(Listed records Opens)

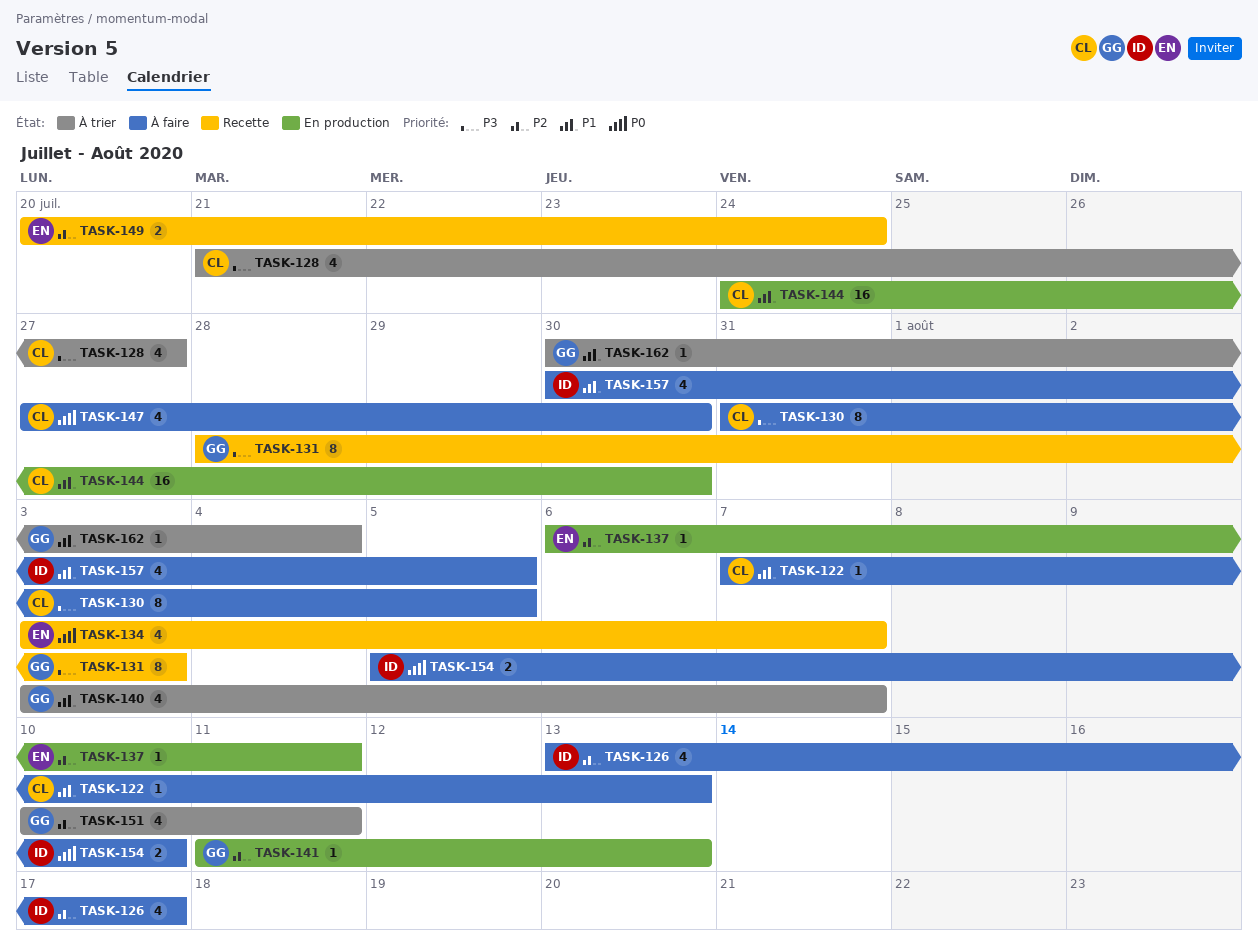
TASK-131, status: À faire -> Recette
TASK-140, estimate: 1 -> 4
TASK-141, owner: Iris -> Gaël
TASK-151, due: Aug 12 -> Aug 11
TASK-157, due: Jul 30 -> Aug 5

(Listed records Closes)

● **Task instructions**:
Produce a verbatim transcription of every line in the listing, images omitted.

● **Expected answer**:
TASK-131, status: À faire -> Recette
TASK-140, estimate: 1 -> 4
TASK-141, owner: Iris -> Gaël
TASK-151, due: Aug 12 -> Aug 11
TASK-157, due: Jul 30 -> Aug 5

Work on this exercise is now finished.